- [Source document]
How and why to be less available

May 28, 2015

We live in an age and culture of hyper-accessibility. Email. Twitter. Facebook Messenger. Mac OS Continuity (that thing where phone calls ring on your phone… and your laptop… and your iPad). And notifications for all these things. On all your devices. All the time.

Yet the challenge I’ve been posing to everyone lately — clients, family, friends, mentees — is to be less available. And every single person I’ve encouraged to do so has said it was the right move.

But that isn’t to say it’s an easy shift. It’s tough both logistically and emotionally: logistically, because we still want to care for people well; and emotionally, because (if we’re honest) it feels good to be needed.

Fortunately, there are a lot of good reasons to be less available:

1. It frees you up to be fully present with whomever or whatever is in front of you.

2. When you’re less accessible to everyone, you’re more accessible to the right people. (For example, if you’re less available to any kind of client, you’re more available for clients who are the right fit. Or if you’re less available to your whole group of acquaintances, you’re more available to your inner circle of close friends and family — the people you truly nourish and who nourish you in return.)

3. Intentionally creating a barrier to accessibility means that people who make an effort to call on you are really invested and engaged. In other words, it weeds out prospective clients who aren’t serious or friends of convenience or other people who are solely in the consumer mindset.

- [Stored data]

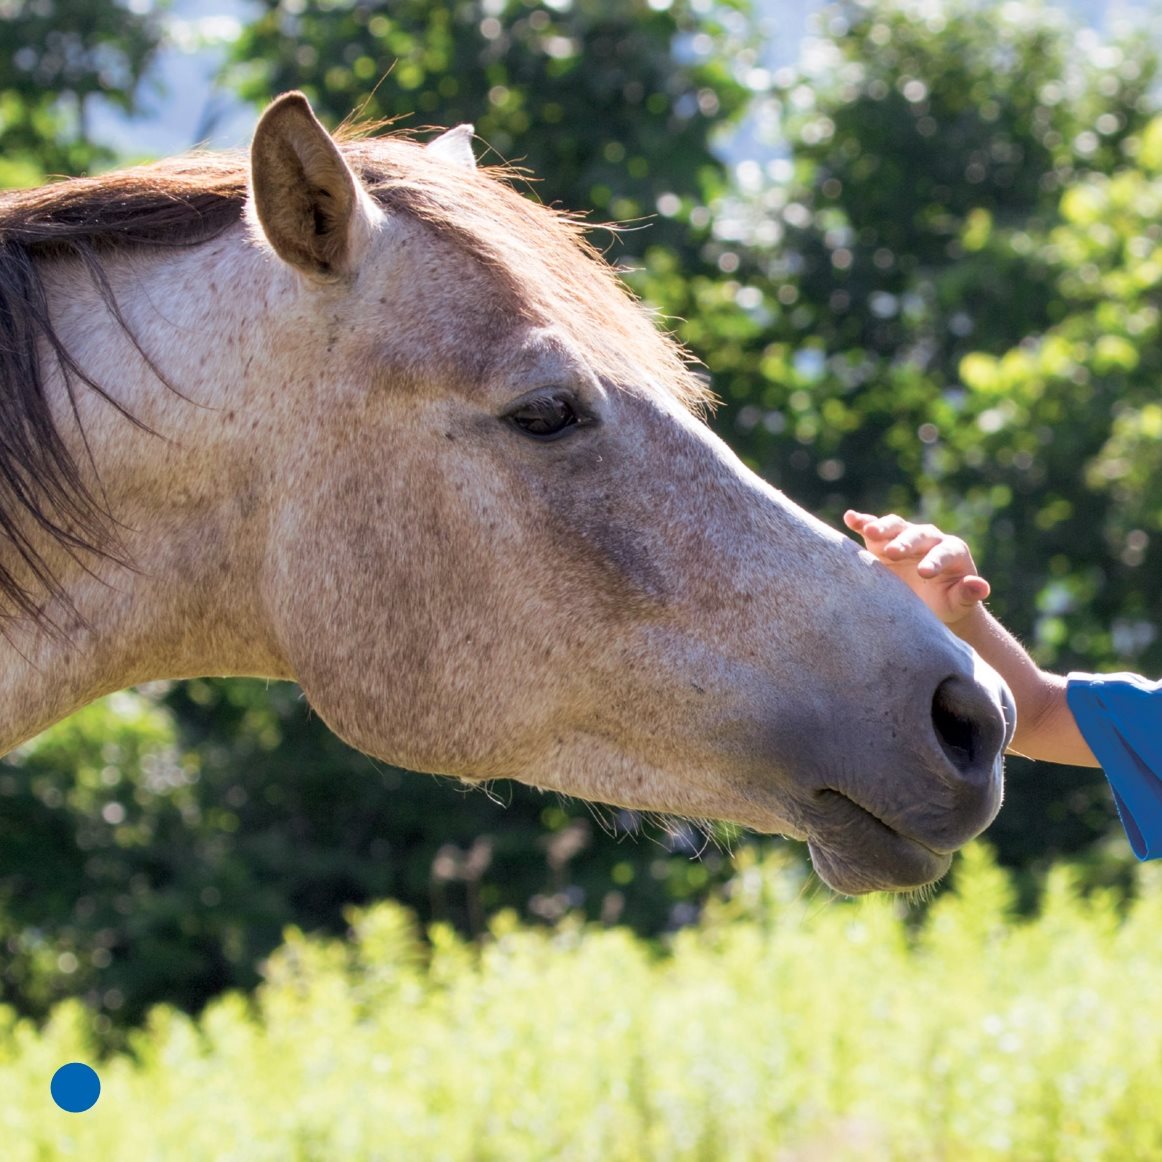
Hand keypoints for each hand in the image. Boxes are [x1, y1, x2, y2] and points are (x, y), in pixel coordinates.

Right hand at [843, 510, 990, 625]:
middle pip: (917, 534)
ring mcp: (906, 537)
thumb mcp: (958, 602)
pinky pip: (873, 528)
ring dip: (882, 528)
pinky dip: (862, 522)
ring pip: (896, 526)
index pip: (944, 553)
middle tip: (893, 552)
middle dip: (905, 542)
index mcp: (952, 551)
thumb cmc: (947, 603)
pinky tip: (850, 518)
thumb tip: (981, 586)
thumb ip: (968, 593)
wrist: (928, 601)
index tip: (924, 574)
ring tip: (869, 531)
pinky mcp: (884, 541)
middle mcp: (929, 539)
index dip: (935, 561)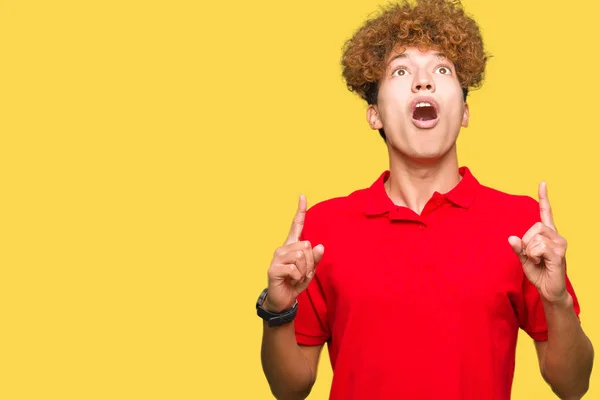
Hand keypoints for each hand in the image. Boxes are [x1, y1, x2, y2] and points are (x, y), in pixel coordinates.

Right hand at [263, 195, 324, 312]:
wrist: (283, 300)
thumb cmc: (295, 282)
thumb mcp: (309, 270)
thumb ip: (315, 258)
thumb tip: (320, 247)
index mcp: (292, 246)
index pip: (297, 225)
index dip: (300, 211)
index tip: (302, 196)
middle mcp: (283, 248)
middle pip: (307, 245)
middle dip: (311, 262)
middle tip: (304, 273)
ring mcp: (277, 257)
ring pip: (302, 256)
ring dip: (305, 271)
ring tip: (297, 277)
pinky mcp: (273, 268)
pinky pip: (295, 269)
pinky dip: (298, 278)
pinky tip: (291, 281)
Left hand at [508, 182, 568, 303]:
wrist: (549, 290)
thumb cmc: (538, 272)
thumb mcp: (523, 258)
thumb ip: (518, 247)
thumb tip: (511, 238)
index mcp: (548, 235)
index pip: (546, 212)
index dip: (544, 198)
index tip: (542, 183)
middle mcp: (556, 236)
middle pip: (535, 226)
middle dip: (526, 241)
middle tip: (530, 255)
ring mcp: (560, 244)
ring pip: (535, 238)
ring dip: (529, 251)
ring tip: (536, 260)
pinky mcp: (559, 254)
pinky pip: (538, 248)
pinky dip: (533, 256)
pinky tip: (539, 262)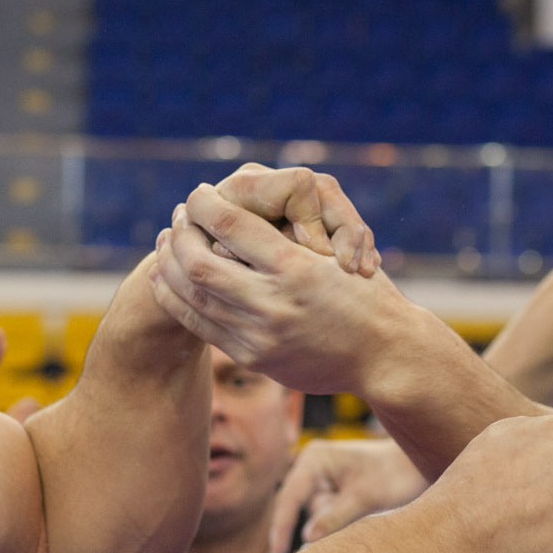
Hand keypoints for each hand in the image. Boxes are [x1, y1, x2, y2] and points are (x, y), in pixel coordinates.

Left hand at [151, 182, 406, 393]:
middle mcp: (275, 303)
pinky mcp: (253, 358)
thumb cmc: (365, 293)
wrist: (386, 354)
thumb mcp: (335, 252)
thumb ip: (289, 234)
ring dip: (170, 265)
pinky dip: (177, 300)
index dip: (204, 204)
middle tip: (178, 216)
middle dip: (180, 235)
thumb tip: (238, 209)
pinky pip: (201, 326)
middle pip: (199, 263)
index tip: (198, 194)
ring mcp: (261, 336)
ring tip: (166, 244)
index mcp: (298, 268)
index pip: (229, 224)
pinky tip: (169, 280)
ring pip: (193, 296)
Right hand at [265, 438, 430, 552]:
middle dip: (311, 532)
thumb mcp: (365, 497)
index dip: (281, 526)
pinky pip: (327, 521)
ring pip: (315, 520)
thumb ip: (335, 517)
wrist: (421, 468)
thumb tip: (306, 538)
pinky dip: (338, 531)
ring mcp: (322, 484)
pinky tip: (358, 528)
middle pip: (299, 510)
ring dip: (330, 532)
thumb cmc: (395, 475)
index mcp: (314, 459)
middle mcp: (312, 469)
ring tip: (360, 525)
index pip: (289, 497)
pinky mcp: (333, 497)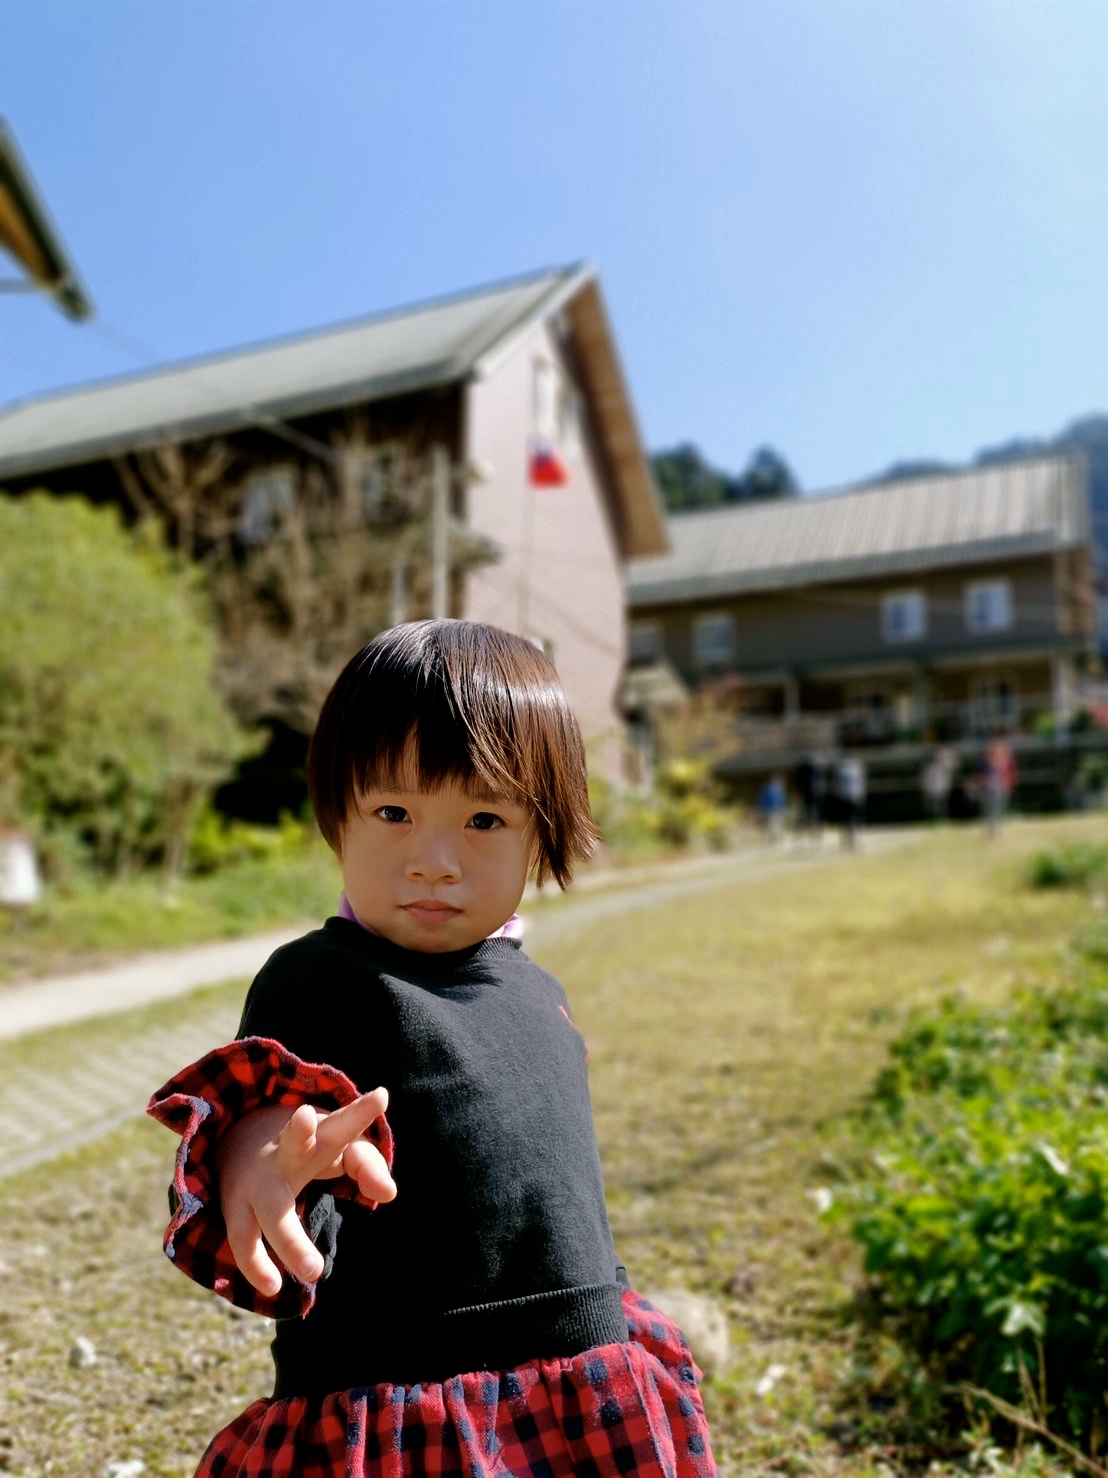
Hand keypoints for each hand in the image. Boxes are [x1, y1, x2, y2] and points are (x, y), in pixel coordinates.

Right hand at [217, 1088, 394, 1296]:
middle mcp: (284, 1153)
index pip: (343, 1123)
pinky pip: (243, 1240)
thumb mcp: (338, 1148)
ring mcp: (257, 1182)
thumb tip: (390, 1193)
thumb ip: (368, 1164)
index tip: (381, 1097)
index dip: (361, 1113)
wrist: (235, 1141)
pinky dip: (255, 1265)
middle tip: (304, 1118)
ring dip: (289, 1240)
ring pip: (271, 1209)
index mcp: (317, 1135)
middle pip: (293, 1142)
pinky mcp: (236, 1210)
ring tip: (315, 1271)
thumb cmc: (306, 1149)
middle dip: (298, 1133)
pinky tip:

- [Assignment] Continue the article above about being less available, picking up right after its third reason, the one ending "solely in the consumer mindset."

- [Output for this task]
4. Self care. Solitude is vital to the emotional health of all people. Extroverts may need less solitude to recharge than their introverted counterparts, but constant connectedness isn’t healthy for anyone.

5. When someone has a question or a problem, it’s easier for them to ask you than to seek their own solution. If you’re always available, you become a human compendium of instructions and answers. Being less available is a way of encouraging and empowering others to learn and discover the way on their own. (It’s like how you may never remember how to get to someone’s house if you always use your GPS to get there. You aren’t actually learning the way; Siri is just dictating instructions to you.)

So how do you do it?

How can you make yourself less available without causing mutiny, disappointing everyone, and making them all feel abandoned? Here are some ideas that have worked well for me.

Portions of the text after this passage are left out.